Esperanza’s pelo buena es
no más. (No more good hair.)
She gets it chopped off at Mira’s.

It is sewed and donated,
to elsewhere, for Nina,
for the less fortunate?

For Zhang Wei to sell at the
shāng diàn. Hanging on hooks,
emulating the deer heads on mounts.

He fondles it in a corner, the strong
black straightness between his finger
webs, a stirring inside him. It’s familiar.

He recalls the brush
strokes of Pete Teo,
of wifely beauty.

Father told her “Yo no hablo
Español no more.” So therefore she
doesn’t and it is now Inglés.

Mao destroyed the four olds
so Zhang Wei is no más. (He
doesn’t remember anything.)

Destroy the olds to bring
in the new. And paint
a smiley face on Pu Yi.

Devouring the past,
swishing it around
and then spitting out

certain small portions
to rearrange into a
desirable formation.

Dying over and over
in last words that are
never heard.

By Maria Ng

Biography:

Maria Ng is a New Yorker living in New Jersey. She spends her days writing, blogging about books and zines, and going to college. She often writes about mixed identity (Afro-Latina and Chinese), memories of family, living in New York, fearing of what’s going to happen in the future, relearning and forgetting languages, and lonely fictional people that are merely reflections of herself. She has an existential crisis every few months or so and is still unsure of what to do now.

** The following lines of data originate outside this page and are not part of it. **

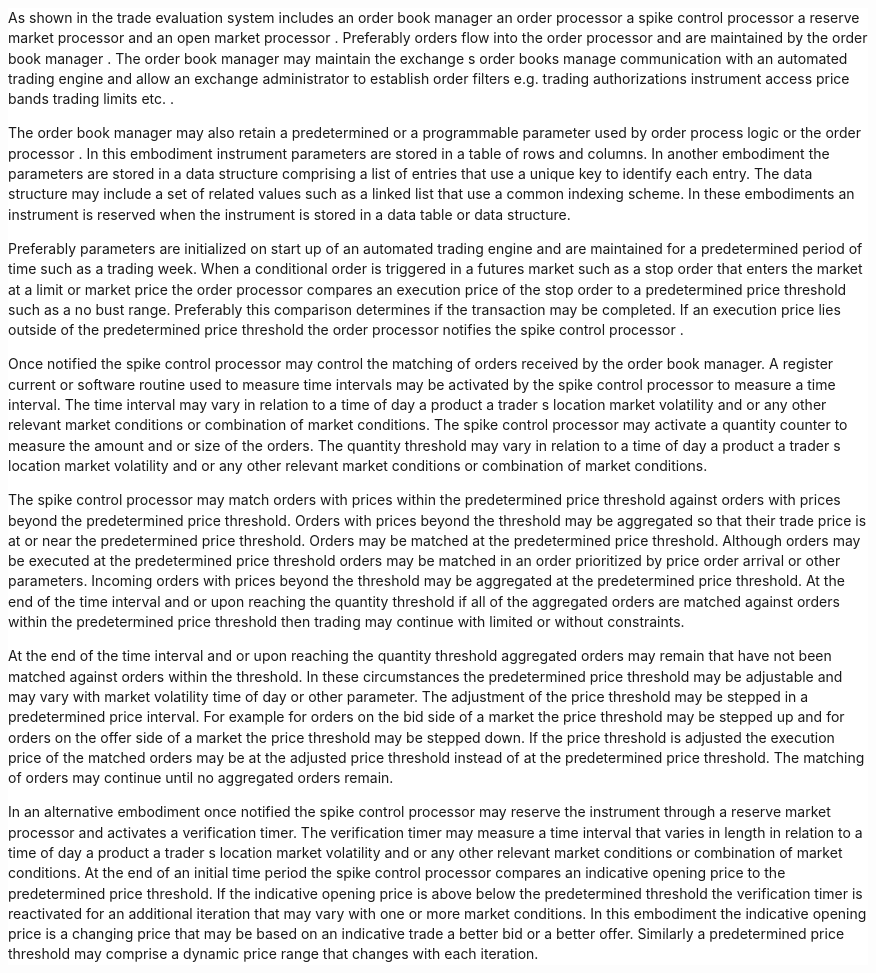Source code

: As shown in the trade evaluation system includes an order book manager an order processor a spike control processor a reserve market processor and an open market processor . Preferably orders flow into the order processor and are maintained by the order book manager . The order book manager may maintain the exchange s order books manage communication with an automated trading engine and allow an exchange administrator to establish order filters e.g. trading authorizations instrument access price bands trading limits etc. .

The order book manager may also retain a predetermined or a programmable parameter used by order process logic or the order processor . In this embodiment instrument parameters are stored in a table of rows and columns. In another embodiment the parameters are stored in a data structure comprising a list of entries that use a unique key to identify each entry. The data structure may include a set of related values such as a linked list that use a common indexing scheme. In these embodiments an instrument is reserved when the instrument is stored in a data table or data structure.

Preferably parameters are initialized on start up of an automated trading engine and are maintained for a predetermined period of time such as a trading week. When a conditional order is triggered in a futures market such as a stop order that enters the market at a limit or market price the order processor compares an execution price of the stop order to a predetermined price threshold such as a no bust range. Preferably this comparison determines if the transaction may be completed. If an execution price lies outside of the predetermined price threshold the order processor notifies the spike control processor .

Once notified the spike control processor may control the matching of orders received by the order book manager. A register current or software routine used to measure time intervals may be activated by the spike control processor to measure a time interval. The time interval may vary in relation to a time of day a product a trader s location market volatility and or any other relevant market conditions or combination of market conditions. The spike control processor may activate a quantity counter to measure the amount and or size of the orders. The quantity threshold may vary in relation to a time of day a product a trader s location market volatility and or any other relevant market conditions or combination of market conditions.

The spike control processor may match orders with prices within the predetermined price threshold against orders with prices beyond the predetermined price threshold. Orders with prices beyond the threshold may be aggregated so that their trade price is at or near the predetermined price threshold. Orders may be matched at the predetermined price threshold. Although orders may be executed at the predetermined price threshold orders may be matched in an order prioritized by price order arrival or other parameters. Incoming orders with prices beyond the threshold may be aggregated at the predetermined price threshold. At the end of the time interval and or upon reaching the quantity threshold if all of the aggregated orders are matched against orders within the predetermined price threshold then trading may continue with limited or without constraints.

At the end of the time interval and or upon reaching the quantity threshold aggregated orders may remain that have not been matched against orders within the threshold. In these circumstances the predetermined price threshold may be adjustable and may vary with market volatility time of day or other parameter. The adjustment of the price threshold may be stepped in a predetermined price interval. For example for orders on the bid side of a market the price threshold may be stepped up and for orders on the offer side of a market the price threshold may be stepped down. If the price threshold is adjusted the execution price of the matched orders may be at the adjusted price threshold instead of at the predetermined price threshold. The matching of orders may continue until no aggregated orders remain.

In an alternative embodiment once notified the spike control processor may reserve the instrument through a reserve market processor and activates a verification timer. The verification timer may measure a time interval that varies in length in relation to a time of day a product a trader s location market volatility and or any other relevant market conditions or combination of market conditions. At the end of an initial time period the spike control processor compares an indicative opening price to the predetermined price threshold. If the indicative opening price is above below the predetermined threshold the verification timer is reactivated for an additional iteration that may vary with one or more market conditions. In this embodiment the indicative opening price is a changing price that may be based on an indicative trade a better bid or a better offer. Similarly a predetermined price threshold may comprise a dynamic price range that changes with each iteration.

She considers writing a form of healing, protest, and sometimes a violence towards your own self. She writes poetry but wishes to be a novelist. She doesn’t like to remember high school, especially the horrendous fiction and poetry she wrote for her creative writing class.

She has previously been published in Rasasvada, Paper Crown Magazine and some other zines.